**PROVIDED PASSAGE:**
In Pogačar's absence, Evenepoel immediately became the overwhelming favourite with young Briton and 2023 Strade Bianche winner Tom Pidcock and on-form Irish rider Ben Healy his most likely rivals.

On Côte de La Redoute, Evenepoel attacked in the saddle, moving away from the peloton and only Pidcock was able to follow him. A few kilometres later, Evenepoel pushed on the accelerator again and left Pidcock trailing, soloing 30 kilometres to retain the title. Pidcock refueled, readjusted and linked up with Healy and Santiago Buitrago, holding off the rest of the peloton for the remainder of the race, Pidcock and Buitrago holding off Healy to complete the podium.

**DATASET ENTRIES:**
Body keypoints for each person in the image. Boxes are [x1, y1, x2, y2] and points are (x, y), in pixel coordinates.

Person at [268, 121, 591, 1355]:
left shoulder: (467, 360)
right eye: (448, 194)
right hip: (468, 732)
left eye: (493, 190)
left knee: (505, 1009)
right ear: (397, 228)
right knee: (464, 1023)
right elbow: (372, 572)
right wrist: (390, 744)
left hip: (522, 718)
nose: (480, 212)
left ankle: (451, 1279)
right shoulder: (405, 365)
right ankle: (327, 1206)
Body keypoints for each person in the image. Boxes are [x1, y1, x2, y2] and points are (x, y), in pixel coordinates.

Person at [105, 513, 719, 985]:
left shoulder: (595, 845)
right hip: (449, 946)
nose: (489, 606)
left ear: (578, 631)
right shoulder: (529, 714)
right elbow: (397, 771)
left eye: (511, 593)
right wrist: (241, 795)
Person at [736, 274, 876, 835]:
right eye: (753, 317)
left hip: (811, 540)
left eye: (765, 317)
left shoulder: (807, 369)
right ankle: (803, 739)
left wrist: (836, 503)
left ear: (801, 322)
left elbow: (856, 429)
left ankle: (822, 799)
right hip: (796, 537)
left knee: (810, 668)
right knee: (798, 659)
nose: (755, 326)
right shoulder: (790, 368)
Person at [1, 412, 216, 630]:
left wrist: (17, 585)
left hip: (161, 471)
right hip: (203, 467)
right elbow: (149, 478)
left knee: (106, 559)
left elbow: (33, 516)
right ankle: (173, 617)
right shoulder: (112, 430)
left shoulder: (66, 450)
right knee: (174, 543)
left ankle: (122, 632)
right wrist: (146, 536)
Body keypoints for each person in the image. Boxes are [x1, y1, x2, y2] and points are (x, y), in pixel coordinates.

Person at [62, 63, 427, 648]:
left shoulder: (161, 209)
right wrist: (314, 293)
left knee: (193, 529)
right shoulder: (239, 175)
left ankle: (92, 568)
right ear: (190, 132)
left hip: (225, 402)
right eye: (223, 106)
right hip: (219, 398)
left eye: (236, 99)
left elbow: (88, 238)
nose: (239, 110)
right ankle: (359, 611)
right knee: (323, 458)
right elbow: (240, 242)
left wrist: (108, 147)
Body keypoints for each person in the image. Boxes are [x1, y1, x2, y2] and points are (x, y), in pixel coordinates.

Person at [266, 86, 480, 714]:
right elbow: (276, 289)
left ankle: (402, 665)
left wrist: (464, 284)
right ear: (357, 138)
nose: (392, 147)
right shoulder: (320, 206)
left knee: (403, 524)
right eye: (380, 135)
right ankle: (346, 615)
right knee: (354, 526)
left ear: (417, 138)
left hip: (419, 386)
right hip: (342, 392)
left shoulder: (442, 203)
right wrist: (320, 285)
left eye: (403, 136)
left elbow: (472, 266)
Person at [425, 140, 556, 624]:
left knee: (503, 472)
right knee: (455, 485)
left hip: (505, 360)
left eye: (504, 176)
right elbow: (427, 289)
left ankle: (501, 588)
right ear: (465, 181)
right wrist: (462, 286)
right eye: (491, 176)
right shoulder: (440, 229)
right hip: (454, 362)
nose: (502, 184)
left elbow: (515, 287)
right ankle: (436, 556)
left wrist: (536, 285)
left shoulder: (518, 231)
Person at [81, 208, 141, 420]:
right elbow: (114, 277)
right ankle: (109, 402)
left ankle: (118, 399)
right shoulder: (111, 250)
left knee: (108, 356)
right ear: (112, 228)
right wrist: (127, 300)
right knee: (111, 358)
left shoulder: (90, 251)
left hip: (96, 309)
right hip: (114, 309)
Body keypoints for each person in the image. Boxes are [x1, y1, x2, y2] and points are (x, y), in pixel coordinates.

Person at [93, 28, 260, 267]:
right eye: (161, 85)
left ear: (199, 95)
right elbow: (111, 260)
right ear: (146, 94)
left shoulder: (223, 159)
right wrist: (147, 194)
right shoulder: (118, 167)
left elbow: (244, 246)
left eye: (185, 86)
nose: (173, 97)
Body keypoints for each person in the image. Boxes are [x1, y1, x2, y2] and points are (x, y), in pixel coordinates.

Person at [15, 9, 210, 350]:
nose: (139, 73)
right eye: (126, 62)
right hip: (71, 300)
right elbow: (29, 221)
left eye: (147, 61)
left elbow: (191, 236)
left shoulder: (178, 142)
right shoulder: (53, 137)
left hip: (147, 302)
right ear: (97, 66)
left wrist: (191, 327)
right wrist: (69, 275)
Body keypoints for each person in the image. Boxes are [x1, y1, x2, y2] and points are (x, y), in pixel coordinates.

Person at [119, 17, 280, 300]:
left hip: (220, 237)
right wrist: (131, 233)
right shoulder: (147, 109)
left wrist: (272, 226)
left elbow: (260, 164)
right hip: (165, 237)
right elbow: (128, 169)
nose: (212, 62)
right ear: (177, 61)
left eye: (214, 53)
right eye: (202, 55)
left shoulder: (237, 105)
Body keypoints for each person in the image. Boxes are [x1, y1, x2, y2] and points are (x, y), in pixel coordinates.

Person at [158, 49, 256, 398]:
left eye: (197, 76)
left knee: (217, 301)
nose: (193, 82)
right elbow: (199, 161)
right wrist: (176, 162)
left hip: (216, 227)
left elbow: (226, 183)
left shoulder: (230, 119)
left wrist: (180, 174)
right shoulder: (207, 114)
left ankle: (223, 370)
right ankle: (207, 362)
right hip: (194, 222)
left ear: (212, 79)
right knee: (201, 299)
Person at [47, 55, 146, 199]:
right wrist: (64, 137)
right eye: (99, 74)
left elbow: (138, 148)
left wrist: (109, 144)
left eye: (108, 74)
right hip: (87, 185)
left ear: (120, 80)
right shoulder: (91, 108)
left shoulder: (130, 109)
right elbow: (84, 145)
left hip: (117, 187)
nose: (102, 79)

**WORK ORDER 1:**
In the race report, do these statements agree with the text? Answer yes or no for each and quote the deciding words.
(a) Only Pidcock could follow Evenepoel's attack on Côte de La Redoute.
(b) Evenepoel rode alone for the last 50 kilometres.
(c) Healy finished ahead of Buitrago.
**WORK ORDER 2:** Rename "Pidcock" as "Alaphilippe" in the race report, and write out the portion starting at "In Pogačar's absence, Evenepoel" and ending at "complete the podium." with that change.
**WORK ORDER 3:** Summarize the race report in two sentences.

**FINAL ANSWER 1:**
(a) Yes: "only Pidcock was able to follow him"
(b) No: "soloing 30 kilometres to retain the title"
(c) No: "Pidcock and Buitrago holding off Healy to complete the podium"

**FINAL ANSWER 2:**
In Pogačar's absence, Evenepoel immediately became the overwhelming favourite with young Briton and 2023 Strade Bianche winner Tom Alaphilippe and on-form Irish rider Ben Healy his most likely rivals.

On Côte de La Redoute, Evenepoel attacked in the saddle, moving away from the peloton and only Alaphilippe was able to follow him. A few kilometres later, Evenepoel pushed on the accelerator again and left Alaphilippe trailing, soloing 30 kilometres to retain the title. Alaphilippe refueled, readjusted and linked up with Healy and Santiago Buitrago, holding off the rest of the peloton for the remainder of the race, Alaphilippe and Buitrago holding off Healy to complete the podium.

**FINAL ANSWER 3:** With Pogačar absent, Evenepoel was the overwhelming favorite, and Pidcock and Healy were his most likely rivals. Evenepoel attacked on Côte de La Redoute, dropped Pidcock a few kilometers later and soloed 30 kilometers to retain the title, while Pidcock and Buitrago held off Healy to complete the podium.